By Juan A. Botía, Sebastian Guelfi, David Zhang, Karishma D’Sa, Regina H Reynolds, Daniel Onah, Ellen M. McDonagh, Antonio Rueda Martin, Arianna Tucci, Augusto Rendon, Henry Houlden, John Hardy, Mina Ryten

Posted 27 Mar 2018
bioRxiv DOI: 10.1101/288845

To facilitate precision medicine and neuroscience research, we developed a machine-learning technique that scores the likelihood that a gene, when mutated, will cause a neurological phenotype. We analysed 1126 genes relating to 25 subtypes of Mendelian neurological disease defined by Genomics England (March 2017) together with 154 gene-specific features capturing genetic variation, gene structure and tissue-specific expression and co-expression.

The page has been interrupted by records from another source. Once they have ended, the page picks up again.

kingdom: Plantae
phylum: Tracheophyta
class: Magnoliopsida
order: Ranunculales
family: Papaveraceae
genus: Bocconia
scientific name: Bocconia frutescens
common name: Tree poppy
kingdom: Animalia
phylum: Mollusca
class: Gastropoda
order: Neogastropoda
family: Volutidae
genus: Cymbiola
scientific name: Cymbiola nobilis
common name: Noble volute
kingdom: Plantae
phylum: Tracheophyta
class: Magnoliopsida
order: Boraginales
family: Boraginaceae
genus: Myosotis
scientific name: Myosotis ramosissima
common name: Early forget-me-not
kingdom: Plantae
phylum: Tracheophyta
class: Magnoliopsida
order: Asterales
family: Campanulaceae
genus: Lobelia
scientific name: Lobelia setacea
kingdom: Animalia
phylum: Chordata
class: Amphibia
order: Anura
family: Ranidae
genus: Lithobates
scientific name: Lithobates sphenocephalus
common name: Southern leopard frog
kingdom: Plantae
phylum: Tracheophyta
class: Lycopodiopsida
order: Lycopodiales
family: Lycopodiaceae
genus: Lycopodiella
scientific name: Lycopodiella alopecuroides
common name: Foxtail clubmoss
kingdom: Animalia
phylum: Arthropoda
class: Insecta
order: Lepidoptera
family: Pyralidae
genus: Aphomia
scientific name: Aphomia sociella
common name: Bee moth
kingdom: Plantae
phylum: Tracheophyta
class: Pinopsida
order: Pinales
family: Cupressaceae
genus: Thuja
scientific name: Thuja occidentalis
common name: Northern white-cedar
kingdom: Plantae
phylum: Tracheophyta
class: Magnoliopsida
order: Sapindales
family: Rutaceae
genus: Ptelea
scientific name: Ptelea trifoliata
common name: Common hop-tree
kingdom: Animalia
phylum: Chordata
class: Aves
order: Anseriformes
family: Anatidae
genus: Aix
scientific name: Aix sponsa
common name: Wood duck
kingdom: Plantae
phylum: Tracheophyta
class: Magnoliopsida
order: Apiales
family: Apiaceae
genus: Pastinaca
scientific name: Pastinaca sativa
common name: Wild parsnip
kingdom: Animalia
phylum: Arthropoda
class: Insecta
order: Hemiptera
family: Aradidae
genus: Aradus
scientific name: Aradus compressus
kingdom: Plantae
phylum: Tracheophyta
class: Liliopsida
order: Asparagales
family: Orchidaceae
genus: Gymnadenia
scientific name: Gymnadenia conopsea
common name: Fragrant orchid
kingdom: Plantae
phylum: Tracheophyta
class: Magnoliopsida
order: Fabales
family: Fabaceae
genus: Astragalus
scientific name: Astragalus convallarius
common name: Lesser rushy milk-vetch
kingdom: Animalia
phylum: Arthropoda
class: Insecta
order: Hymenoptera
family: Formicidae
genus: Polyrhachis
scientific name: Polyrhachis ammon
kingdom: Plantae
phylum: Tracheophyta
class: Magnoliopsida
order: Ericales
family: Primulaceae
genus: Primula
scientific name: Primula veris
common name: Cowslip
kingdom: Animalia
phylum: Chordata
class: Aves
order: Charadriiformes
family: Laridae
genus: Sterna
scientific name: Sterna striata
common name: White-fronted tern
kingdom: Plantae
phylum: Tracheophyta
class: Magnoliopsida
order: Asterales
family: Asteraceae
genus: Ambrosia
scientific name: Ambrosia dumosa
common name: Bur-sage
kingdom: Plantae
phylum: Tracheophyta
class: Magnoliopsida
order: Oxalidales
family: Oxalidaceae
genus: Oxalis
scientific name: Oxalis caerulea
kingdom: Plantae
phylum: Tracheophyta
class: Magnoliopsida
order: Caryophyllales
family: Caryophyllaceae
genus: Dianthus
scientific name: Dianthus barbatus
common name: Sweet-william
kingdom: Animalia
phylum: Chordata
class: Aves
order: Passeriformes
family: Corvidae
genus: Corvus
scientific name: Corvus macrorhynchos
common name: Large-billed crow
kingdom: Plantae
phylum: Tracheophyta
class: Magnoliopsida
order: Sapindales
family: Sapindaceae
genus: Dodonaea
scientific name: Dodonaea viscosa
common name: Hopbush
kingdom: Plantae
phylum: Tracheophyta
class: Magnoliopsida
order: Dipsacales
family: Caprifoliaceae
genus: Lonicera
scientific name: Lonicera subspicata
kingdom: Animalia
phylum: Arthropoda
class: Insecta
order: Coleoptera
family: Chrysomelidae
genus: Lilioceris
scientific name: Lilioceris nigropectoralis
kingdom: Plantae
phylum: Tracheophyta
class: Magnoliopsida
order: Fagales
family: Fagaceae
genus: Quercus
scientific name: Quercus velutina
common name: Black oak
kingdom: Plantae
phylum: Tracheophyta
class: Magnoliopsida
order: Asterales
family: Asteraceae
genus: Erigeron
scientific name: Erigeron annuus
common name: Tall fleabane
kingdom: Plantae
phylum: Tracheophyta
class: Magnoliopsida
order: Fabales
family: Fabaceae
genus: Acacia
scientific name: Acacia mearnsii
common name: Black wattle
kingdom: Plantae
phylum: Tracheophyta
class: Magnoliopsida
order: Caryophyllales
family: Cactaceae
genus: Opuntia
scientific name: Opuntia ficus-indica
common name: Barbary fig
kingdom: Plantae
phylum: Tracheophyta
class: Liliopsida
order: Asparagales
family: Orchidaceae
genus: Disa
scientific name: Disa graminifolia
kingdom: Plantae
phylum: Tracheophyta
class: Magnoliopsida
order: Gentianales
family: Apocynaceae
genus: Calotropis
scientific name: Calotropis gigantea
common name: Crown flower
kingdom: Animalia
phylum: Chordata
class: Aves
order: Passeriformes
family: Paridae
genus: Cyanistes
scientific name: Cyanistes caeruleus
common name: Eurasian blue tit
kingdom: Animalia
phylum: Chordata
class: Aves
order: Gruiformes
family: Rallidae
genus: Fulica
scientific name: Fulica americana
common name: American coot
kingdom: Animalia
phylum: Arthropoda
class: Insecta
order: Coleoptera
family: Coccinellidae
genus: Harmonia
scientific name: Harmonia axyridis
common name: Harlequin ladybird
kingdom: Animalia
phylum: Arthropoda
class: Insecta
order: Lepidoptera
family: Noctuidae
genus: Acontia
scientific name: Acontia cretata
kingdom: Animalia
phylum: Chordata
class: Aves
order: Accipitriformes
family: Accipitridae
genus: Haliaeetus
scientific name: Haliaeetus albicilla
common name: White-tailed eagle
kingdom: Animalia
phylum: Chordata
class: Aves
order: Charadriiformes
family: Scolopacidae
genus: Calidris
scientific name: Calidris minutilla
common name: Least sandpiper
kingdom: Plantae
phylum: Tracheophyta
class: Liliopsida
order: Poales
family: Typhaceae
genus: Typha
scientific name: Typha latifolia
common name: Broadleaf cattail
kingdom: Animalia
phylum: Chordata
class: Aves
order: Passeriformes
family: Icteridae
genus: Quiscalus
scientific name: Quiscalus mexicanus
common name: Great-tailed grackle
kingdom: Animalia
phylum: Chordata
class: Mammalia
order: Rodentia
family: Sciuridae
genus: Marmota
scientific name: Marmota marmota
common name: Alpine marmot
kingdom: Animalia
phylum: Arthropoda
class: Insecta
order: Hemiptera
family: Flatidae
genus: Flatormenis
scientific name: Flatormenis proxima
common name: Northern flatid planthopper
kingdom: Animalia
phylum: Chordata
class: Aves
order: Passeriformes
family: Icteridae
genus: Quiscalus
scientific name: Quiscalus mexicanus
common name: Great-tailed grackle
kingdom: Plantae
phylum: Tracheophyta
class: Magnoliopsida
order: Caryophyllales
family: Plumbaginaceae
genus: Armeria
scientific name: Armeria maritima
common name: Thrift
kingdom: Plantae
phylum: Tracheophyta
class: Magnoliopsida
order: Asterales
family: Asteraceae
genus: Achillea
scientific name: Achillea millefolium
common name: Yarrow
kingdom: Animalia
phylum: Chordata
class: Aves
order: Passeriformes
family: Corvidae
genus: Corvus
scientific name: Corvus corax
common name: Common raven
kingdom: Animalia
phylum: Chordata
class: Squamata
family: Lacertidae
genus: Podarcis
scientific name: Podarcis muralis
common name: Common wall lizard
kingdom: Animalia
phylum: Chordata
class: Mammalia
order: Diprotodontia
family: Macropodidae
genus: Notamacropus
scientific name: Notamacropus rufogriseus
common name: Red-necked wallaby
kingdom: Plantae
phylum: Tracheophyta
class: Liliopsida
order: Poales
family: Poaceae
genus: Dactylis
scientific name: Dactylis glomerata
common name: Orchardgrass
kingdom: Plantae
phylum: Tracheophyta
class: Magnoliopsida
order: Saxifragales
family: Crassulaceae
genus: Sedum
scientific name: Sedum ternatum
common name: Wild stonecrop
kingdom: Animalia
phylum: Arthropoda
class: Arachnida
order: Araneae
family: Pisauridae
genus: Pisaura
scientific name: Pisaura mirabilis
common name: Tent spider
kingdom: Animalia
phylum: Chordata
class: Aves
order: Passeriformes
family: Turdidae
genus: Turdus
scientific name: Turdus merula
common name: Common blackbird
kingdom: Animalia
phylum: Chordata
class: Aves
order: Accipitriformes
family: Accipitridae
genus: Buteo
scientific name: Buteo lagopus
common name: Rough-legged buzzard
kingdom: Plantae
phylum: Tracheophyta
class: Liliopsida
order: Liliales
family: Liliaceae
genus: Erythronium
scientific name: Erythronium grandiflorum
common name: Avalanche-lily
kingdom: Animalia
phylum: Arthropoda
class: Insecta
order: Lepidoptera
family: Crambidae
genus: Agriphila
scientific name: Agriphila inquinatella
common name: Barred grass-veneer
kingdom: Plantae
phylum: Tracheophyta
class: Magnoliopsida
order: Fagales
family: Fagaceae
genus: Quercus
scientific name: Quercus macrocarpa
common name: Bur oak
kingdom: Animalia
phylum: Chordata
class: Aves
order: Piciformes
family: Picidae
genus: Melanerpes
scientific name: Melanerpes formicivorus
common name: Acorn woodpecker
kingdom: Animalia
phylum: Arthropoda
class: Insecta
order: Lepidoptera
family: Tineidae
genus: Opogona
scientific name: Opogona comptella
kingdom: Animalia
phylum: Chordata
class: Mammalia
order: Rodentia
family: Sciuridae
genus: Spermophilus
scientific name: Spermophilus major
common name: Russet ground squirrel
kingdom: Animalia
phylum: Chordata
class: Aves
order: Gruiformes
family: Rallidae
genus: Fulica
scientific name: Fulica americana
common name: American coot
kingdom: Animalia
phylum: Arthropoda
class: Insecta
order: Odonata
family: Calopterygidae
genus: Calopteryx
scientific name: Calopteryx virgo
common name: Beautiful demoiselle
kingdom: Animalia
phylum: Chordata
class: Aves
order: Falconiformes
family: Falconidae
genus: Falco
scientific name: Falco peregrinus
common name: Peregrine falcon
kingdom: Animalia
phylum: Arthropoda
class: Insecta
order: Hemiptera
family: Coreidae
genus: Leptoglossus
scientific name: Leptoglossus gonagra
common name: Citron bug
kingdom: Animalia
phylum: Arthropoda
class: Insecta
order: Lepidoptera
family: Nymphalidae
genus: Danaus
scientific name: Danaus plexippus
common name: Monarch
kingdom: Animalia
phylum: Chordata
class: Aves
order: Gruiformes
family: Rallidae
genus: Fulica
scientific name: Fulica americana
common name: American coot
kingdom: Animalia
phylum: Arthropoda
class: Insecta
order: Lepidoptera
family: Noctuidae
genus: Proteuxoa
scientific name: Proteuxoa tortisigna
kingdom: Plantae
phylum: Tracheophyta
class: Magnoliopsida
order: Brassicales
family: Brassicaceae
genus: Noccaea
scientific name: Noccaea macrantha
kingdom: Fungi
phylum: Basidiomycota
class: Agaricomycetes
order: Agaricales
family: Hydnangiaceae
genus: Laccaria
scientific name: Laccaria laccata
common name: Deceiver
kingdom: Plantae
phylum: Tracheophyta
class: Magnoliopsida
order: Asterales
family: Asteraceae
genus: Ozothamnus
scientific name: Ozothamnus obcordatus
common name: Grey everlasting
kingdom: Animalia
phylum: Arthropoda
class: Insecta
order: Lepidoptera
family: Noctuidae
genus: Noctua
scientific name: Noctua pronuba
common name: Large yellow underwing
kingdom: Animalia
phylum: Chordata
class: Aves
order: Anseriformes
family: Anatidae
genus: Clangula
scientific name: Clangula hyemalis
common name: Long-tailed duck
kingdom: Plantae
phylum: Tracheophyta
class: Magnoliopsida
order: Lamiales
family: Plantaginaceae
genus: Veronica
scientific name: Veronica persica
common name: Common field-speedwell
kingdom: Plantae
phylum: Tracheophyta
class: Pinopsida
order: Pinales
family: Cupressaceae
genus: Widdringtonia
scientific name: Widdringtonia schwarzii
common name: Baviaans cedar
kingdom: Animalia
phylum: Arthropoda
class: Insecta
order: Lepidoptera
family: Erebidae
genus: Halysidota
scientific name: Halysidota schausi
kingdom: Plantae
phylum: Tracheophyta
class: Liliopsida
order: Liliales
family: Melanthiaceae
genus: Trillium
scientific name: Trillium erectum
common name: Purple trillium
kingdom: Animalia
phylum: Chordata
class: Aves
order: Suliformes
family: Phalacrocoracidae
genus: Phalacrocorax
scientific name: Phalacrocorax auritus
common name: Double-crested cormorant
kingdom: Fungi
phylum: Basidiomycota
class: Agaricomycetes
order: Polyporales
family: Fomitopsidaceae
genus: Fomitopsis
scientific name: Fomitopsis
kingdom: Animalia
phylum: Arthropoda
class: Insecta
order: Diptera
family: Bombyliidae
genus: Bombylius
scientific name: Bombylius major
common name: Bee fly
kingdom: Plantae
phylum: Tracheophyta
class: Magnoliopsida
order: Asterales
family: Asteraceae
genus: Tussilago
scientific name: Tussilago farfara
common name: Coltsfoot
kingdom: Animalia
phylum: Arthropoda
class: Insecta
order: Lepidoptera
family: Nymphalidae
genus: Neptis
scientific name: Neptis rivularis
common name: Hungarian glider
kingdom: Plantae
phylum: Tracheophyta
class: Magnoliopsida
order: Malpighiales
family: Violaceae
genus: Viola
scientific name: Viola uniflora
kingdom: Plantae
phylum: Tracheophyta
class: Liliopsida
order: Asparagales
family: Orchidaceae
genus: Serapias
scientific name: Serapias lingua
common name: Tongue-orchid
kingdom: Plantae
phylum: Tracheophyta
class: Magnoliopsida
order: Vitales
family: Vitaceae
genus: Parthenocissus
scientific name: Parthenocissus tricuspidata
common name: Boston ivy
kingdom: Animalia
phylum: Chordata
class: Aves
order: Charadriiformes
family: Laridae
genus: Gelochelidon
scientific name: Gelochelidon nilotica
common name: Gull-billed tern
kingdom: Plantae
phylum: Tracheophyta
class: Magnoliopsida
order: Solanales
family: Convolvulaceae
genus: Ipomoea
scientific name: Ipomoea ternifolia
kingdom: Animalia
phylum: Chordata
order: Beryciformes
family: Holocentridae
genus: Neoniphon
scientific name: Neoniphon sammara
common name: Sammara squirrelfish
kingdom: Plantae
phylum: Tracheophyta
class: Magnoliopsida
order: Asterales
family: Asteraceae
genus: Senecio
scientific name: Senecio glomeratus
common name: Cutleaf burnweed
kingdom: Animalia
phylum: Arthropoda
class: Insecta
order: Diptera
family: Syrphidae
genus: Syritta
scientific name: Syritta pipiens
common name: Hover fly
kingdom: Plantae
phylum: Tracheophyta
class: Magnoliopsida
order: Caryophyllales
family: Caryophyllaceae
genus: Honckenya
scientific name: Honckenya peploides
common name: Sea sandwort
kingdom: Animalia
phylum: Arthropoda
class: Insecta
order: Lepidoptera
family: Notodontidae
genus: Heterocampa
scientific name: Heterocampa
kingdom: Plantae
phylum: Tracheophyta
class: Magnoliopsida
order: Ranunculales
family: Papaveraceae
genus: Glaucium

We randomly re-sampled genes with no known disease association to develop bootstrapped decision-tree models, which were integrated to generate a decision tree-based ensemble for each disease subtype. Genes generating larger numbers of distinct transcripts and with higher probability of having missense mutations in normal individuals were significantly more likely to cause neurological diseases. Using mouse-mutant phenotypic data we tested the accuracy of gene-phenotype predictions and found that for 88% of all disease subtypes there was a significant enrichment of relevant phenotypic abnormalities when predicted genes were mutated in mice and in many cases mutations produced specific and matching phenotypes. Furthermore, using only newly identified genes included in the Genomics England November 2017 release, we assessed our gene-phenotype predictions and showed an 8.3 fold enrichment relative to chance for correct predictions. Thus, we demonstrate both the explanatory and predictive power of machine-learning-based models in neurological disease.